What is being asked - Look below for the line that has "(hpglpenspeed 20)". Set down the lines from there through the line that has "(plotvalue false)", exactly as written.

Data extract -

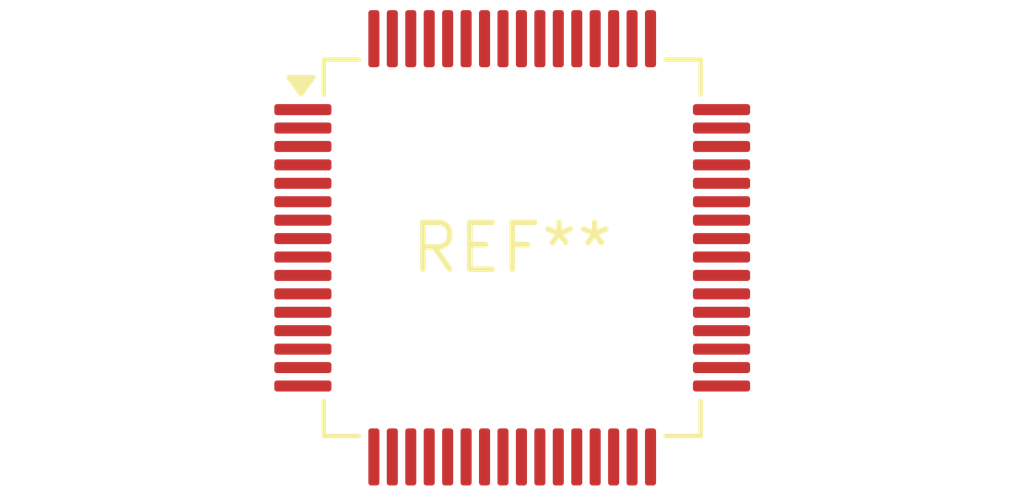
<source format=kicad_pcb>
(kicad_pcb (version 20240108) (generator pcbnew)

  (general
    (thickness 1.6)
  )

  (paper "A4")
  (layers
    (0 "F.Cu" signal)
    (31 "B.Cu" signal)
    (32 "B.Adhes" user "B.Adhesive")
    (33 "F.Adhes" user "F.Adhesive")
    (34 "B.Paste" user)
    (35 "F.Paste" user)
    (36 "B.SilkS" user "B.Silkscreen")
    (37 "F.SilkS" user "F.Silkscreen")
    (38 "B.Mask" user)
    (39 "F.Mask" user)
    (40 "Dwgs.User" user "User.Drawings")
    (41 "Cmts.User" user "User.Comments")
    (42 "Eco1.User" user "User.Eco1")
    (43 "Eco2.User" user "User.Eco2")
    (44 "Edge.Cuts" user)
    (45 "Margin" user)
    (46 "B.CrtYd" user "B.Courtyard")
    (47 "F.CrtYd" user "F.Courtyard")
    (48 "B.Fab" user)
    (49 "F.Fab" user)
    (50 "User.1" user)
    (51 "User.2" user)
    (52 "User.3" user)
    (53 "User.4" user)
    (54 "User.5" user)
    (55 "User.6" user)
    (56 "User.7" user)
    (57 "User.8" user)
    (58 "User.9" user)
  )

  (setup
    (pad_to_mask_clearance 0)
    (pcbplotparams
      (layerselection 0x00010fc_ffffffff)
      (plot_on_all_layers_selection 0x0000000_00000000)
      (disableapertmacros false)
      (usegerberextensions false)
      (usegerberattributes false)
      (usegerberadvancedattributes false)
      (creategerberjobfile false)
      (dashed_line_dash_ratio 12.000000)
      (dashed_line_gap_ratio 3.000000)
      (svgprecision 4)
      (plotframeref false)
      (viasonmask false)
      (mode 1)
      (useauxorigin false)
      (hpglpennumber 1)
      (hpglpenspeed 20)
      (hpglpendiameter 15.000000)
      (dxfpolygonmode false)
      (dxfimperialunits false)
      (dxfusepcbnewfont false)
      (psnegative false)
      (psa4output false)
      (plotreference false)
      (plotvalue false)
      (plotinvisibletext false)
      (sketchpadsonfab false)
      (subtractmaskfromsilk false)
      (outputformat 1)
      (mirror false)
      (drillshape 1)
      (scaleselection 1)
      (outputdirectory "")
    )
  )

  (net 0 "")

  (footprint "LQFP-64_10x10mm_P0.5mm" (layer "F.Cu") (at 0 0))

)

</source>
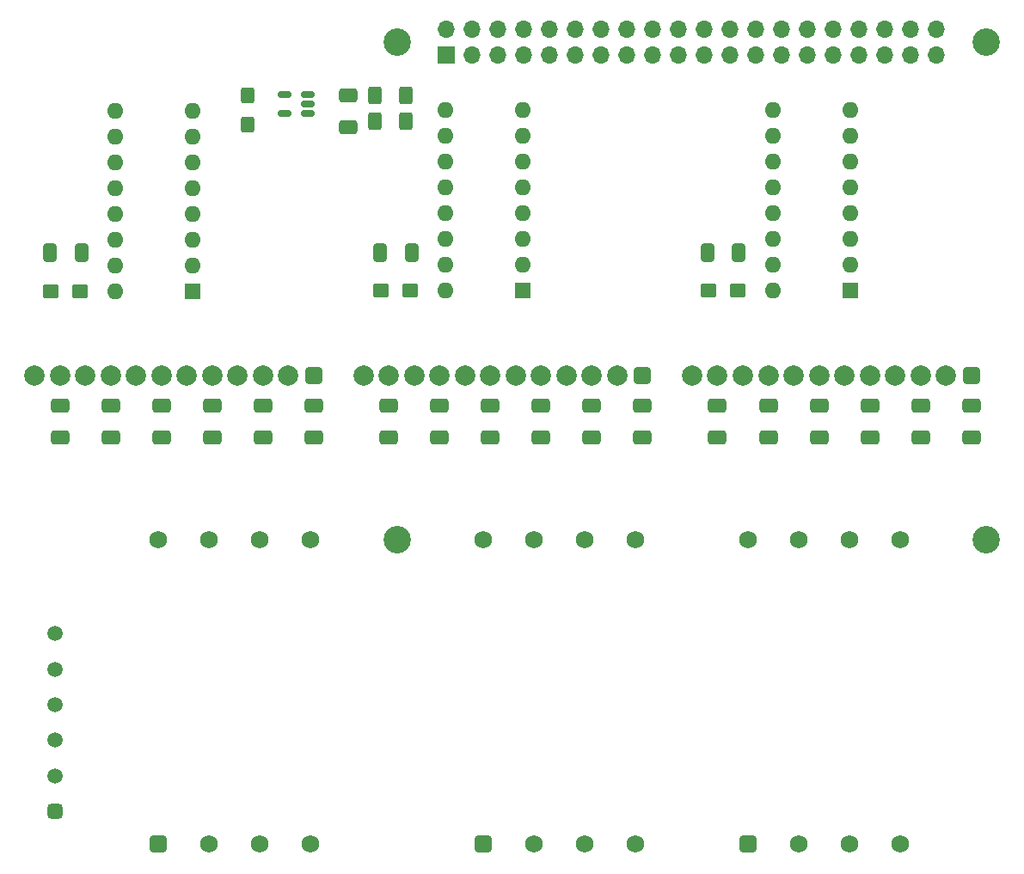
<source format=gbs>
G04 #@! TF.GenerationSoftware,KiCad,Pcbnew,(6.0.8)*
G04 #@! TF.CreationDate,2022-10-16T23:30:33+02:00*
G04 #@! TF.ProjectId,RPiWattMeterHatv3,52506957-6174-4744-9d65-746572486174,rev?*
G04 #@! TF.SameCoordinates,Original*
G04 #@! TF.FileFunction,Soldermask,Bot*
G04 #@! TF.FilePolarity,Negative*
%FSLAX45Y45*%
G04 Gerber Fmt 4.5, Leading zero omitted, Abs format (unit mm)*
G04 Created by KiCad (PCBNEW (6.0.8)) date 2022-10-16 23:30:33*
%MOMM*%
%LPD*%
G01*
G04 APERTURE LIST*
G04 Aperture macros list*
%AMRoundRect*
0 Rectangle with rounded corners*
0 $1 Rounding radius*
0 $2 $3 $4 $5 $6 $7 $8 $9 X,Y pos of 4 corners*
0 Add a 4 corners polygon primitive as box body*
4,1,4,$2,$3,$4,$5,$6,$7,$8,$9,$2,$3,0*
0 Add four circle primitives for the rounded corners*
1,1,$1+$1,$2,$3*
1,1,$1+$1,$4,$5*
1,1,$1+$1,$6,$7*
1,1,$1+$1,$8,$9*
0 Add four rect primitives between the rounded corners*
20,1,$1+$1,$2,$3,$4,$5,0*
20,1,$1+$1,$4,$5,$6,$7,0*
20,1,$1+$1,$6,$7,$8,$9,0*
20,1,$1+$1,$8,$9,$2,$3,0*%
G04 Aperture macros list end*
%ADD10RoundRect,0.250000X-0.425000X0.537500X-0.425000X-0.537500X0.425000X-0.537500X0.425000X0.537500X0*%
%ADD11RoundRect,0.250000X0.412500X0.650000X-0.412500X0.650000X-0.412500X-0.650000X0.412500X-0.650000X0*%
%ADD12RoundRect,0.250000X0.537500X0.425000X-0.537500X0.425000X-0.537500X-0.425000X0.537500X-0.425000X0*%
%ADD13R,1.600000X1.600000*%
%ADD14O,1.600000X1.600000*%
%ADD15C,1.750000*%
%ADD16RoundRect,0.437500X0.437500X-0.437500X0.437500X0.437500X-0.437500X0.437500X-0.437500X-0.437500X0*%
%ADD17RoundRect,0.437500X0.437500X0.437500X-0.437500X0.437500X-0.437500X-0.437500X0.437500X-0.437500X0*%
%ADD18C,2.000000*%
%ADD19RoundRect,0.250000X-0.650000X0.412500X-0.650000X-0.412500X0.650000X-0.412500X0.650000X0.412500X0*%
%ADD20RoundRect,0.250000X0.650000X-0.412500X0.650000X0.412500X-0.650000X0.412500X-0.650000X-0.412500X0*%
%ADD21C,2.700000*%
%ADD22C,1.500000*%
%ADD23RoundRect,0.375000X0.375000X-0.375000X0.375000X0.375000X-0.375000X0.375000X-0.375000X-0.375000X0*%
%ADD24O,1.700000X1.700000*%
%ADD25R,1.700000X1.700000*%
%ADD26RoundRect,0.150000X0.512500X0.150000X-0.512500X0.150000X-0.512500X-0.150000X0.512500X-0.150000X0*%
%ADD27RoundRect,0.250000X0.400000X0.625000X-0.400000X0.625000X-0.400000X-0.625000X0.400000X-0.625000X0*%
%ADD28RoundRect,0.250000X-0.400000X-0.625000X0.400000X-0.625000X0.400000X0.625000X-0.400000X0.625000X0*%
G04 APERTURE END LIST*
D10*
X8877000Y-5273250D03*
X8877000Y-5560750D03*
D11*
X7243250Y-6827000D03*
X6930750Y-6827000D03*
D12*
X13705750Y-7192000D03*
X13418250Y-7192000D03*
X10480750Y-7192000D03*
X10193250Y-7192000D03*
X7230750Y-7202000D03*
X6943250Y-7202000D03*
D13*
X11592000Y-7192000D03*
D14*
X11592000Y-6938000D03*
X11592000Y-6684000D03*
X11592000Y-6430000D03*
X11592000Y-6176000D03*
X11592000Y-5922000D03*
X11592000Y-5668000D03*
X11592000Y-5414000D03*
X10830000Y-5414000D03*
X10830000Y-5668000D03*
X10830000Y-5922000D03*
X10830000Y-6176000D03*
X10830000Y-6430000D03*
X10830000Y-6684000D03*
X10830000Y-6938000D03*
X10830000Y-7192000D03*
D15*
X11197000Y-9652000D03*
X11697000Y-9652000D03*
X12197000Y-9652000D03*
X12697000Y-9652000D03*
X12697000Y-12652000D03*
X12197000Y-12652000D03*
X11697000Y-12652000D03*
D16*
X11197000Y-12652000D03*
D17*
X12770000Y-8037000D03*
D18*
X12520000Y-8037000D03*
X12270000Y-8037000D03*
X12020000Y-8037000D03*
X11770000Y-8037000D03*
X11520000Y-8037000D03*
X11270000Y-8037000D03*
X11020000Y-8037000D03*
X10770000Y-8037000D03*
X10520000Y-8037000D03*
X10270000Y-8037000D03*
X10020000Y-8037000D03*
D11*
X10180750Y-6827000D03*
X10493250Y-6827000D03*
D19*
X10270000Y-8330750D03*
X10270000Y-8643250D03*
X10770000Y-8643250D03*
X10770000Y-8330750D03*
X11270000Y-8643250D03*
X11270000Y-8330750D03*
D20*
X11770000Y-8330750D03*
X11770000Y-8643250D03*
X12270000Y-8330750D03*
X12270000Y-8643250D03*
X12770000Y-8330750D03*
X12770000Y-8643250D03*
D13*
X8342000Y-7202000D03*
D14*
X8342000Y-6948000D03*
X8342000Y-6694000D03*
X8342000Y-6440000D03*
X8342000Y-6186000D03*
X8342000Y-5932000D03*
X8342000Y-5678000D03*
X8342000Y-5424000D03*
X7580000Y-5424000D03*
X7580000Y-5678000D03*
X7580000Y-5932000D03*
X7580000Y-6186000D03*
X7580000Y-6440000D03*
X7580000Y-6694000D03*
X7580000Y-6948000D03*
X7580000Y-7202000D03*
D15*
X7997000Y-9652000D03*
X8497000Y-9652000D03*
X8997000Y-9652000D03*
X9497000Y-9652000D03*
X9497000Y-12652000D03*
X8997000Y-12652000D03*
X8497000Y-12652000D03*
D16*
X7997000Y-12652000D03*
D18*
X6782000Y-8037088D03*
X7032000Y-8037088D03*
X7282000Y-8037088D03*
X7532000Y-8037088D03*
X7782000Y-8037088D03*
X8032000Y-8037088D03*
X8282000Y-8037088D03*
X8532000Y-8037088D03*
X8782000Y-8037088D03*
X9032000Y-8037088D03*
X9282000Y-8037088D03*
D17*
X9532000Y-8037088D03*
D20*
X9532000Y-8640750D03*
X9532000Y-8328250D03*
D19*
X7031635Y-8328250D03*
X7031635Y-8640750D03*
X7532000Y-8328250D03*
X7532000Y-8640750D03*
D20*
X9032000Y-8640750D03*
X9032000Y-8328250D03*
D19*
X8032000Y-8328250D03*
X8032000Y-8640750D03*
D20*
X8532000Y-8640750D03*
X8532000Y-8328250D03*
D21*
X16150000Y-4750000D03*
D22*
X6987000Y-10577000D03*
X6987000Y-10927000D03*
X6987000Y-11277000D03*
X6987000Y-11627000D03*
X6987000Y-11977000D03*
D23*
X6987000Y-12327000D03*
D16*
X13807000Y-12652000D03*
D15*
X14307000Y-12652000D03*
X14807000Y-12652000D03*
X15307000Y-12652000D03*
X15307000Y-9652000D03*
X14807000Y-9652000D03*
X14307000Y-9652000D03*
X13807000Y-9652000D03*
D21*
X10350000Y-9650000D03*
D14*
X14055000Y-7192000D03*
X14055000Y-6938000D03*
X14055000Y-6684000D03*
X14055000Y-6430000D03*
X14055000Y-6176000D03*
X14055000Y-5922000D03*
X14055000Y-5668000D03*
X14055000Y-5414000D03*
X14817000Y-5414000D03*
X14817000Y-5668000D03*
X14817000Y-5922000D03*
X14817000Y-6176000D03*
X14817000Y-6430000D03*
X14817000Y-6684000D03*
X14817000Y-6938000D03*
D13*
X14817000Y-7192000D03*
D21*
X10350000Y-4750000D03*
X16150000Y-9650000D03*
D18*
X13257000Y-8037000D03*
X13507000Y-8037000D03*
X13757000Y-8037000D03*
X14007000Y-8037000D03*
X14257000Y-8037000D03*
X14507000Y-8037000D03*
X14757000Y-8037000D03*
X15007000Y-8037000D03*
X15257000Y-8037000D03*
X15507000Y-8037000D03*
X15757000Y-8037000D03*
D17*
X16007000Y-8037000D03*
D24*
X15663000Y-4623000D03*
X15663000Y-4877000D03*
X15409000Y-4623000D03*
X15409000Y-4877000D03*
X15155000Y-4623000D03*
X15155000Y-4877000D03*
X14901000Y-4623000D03*
X14901000Y-4877000D03*
X14647000Y-4623000D03*
X14647000Y-4877000D03*
X14393000Y-4623000D03*
X14393000Y-4877000D03*
X14139000Y-4623000D03*
X14139000Y-4877000D03*
X13885000Y-4623000D03*
X13885000Y-4877000D03*
X13631000Y-4623000D03*
X13631000Y-4877000D03*
X13377000Y-4623000D03*
X13377000Y-4877000D03*
X13123000Y-4623000D03*
X13123000Y-4877000D03*
X12869000Y-4623000D03*
X12869000Y-4877000D03*
X12615000Y-4623000D03*
X12615000Y-4877000D03*
X12361000Y-4623000D03*
X12361000Y-4877000D03*
X12107000Y-4623000D03*
X12107000Y-4877000D03*
X11853000Y-4623000D03*
X11853000Y-4877000D03*
X11599000Y-4623000D03*
X11599000Y-4877000D03*
X11345000Y-4623000D03*
X11345000Y-4877000D03*
X11091000Y-4623000D03*
X11091000Y-4877000D03*
X10837000Y-4623000D03*
D25*
X10837000Y-4877000D03*
D26*
X9243250Y-5262000D03*
X9243250Y-5452000D03*
X9470750Y-5452000D03*
X9470750Y-5357000D03*
X9470750Y-5262000D03*
D11*
X13718250Y-6827000D03*
X13405750Y-6827000D03*
D19*
X13507000Y-8643250D03*
X13507000Y-8330750D03*
D20*
X15507000Y-8330750D03*
X15507000Y-8643250D03*
D27*
X10132000Y-5527000D03*
X10442000Y-5527000D03*
D20*
X15007000Y-8330750D03*
X15007000Y-8643250D03*
D19*
X9867000Y-5588250D03*
X9867000Y-5275750D03*
X14507000Y-8643250D03*
X14507000Y-8330750D03*
D28*
X10442000Y-5277000D03*
X10132000Y-5277000D03*
D19*
X14007000Y-8643250D03*
X14007000Y-8330750D03*
D20*
X16007000Y-8330750D03*
X16007000Y-8643250D03*
M02*

</source>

Solved exercise -
      (hpglpenspeed 20)
      (hpglpendiameter 15.000000)
      (dxfpolygonmode false)
      (dxfimperialunits false)
      (dxfusepcbnewfont false)
      (psnegative false)
      (psa4output false)
      (plotreference false)
      (plotvalue false)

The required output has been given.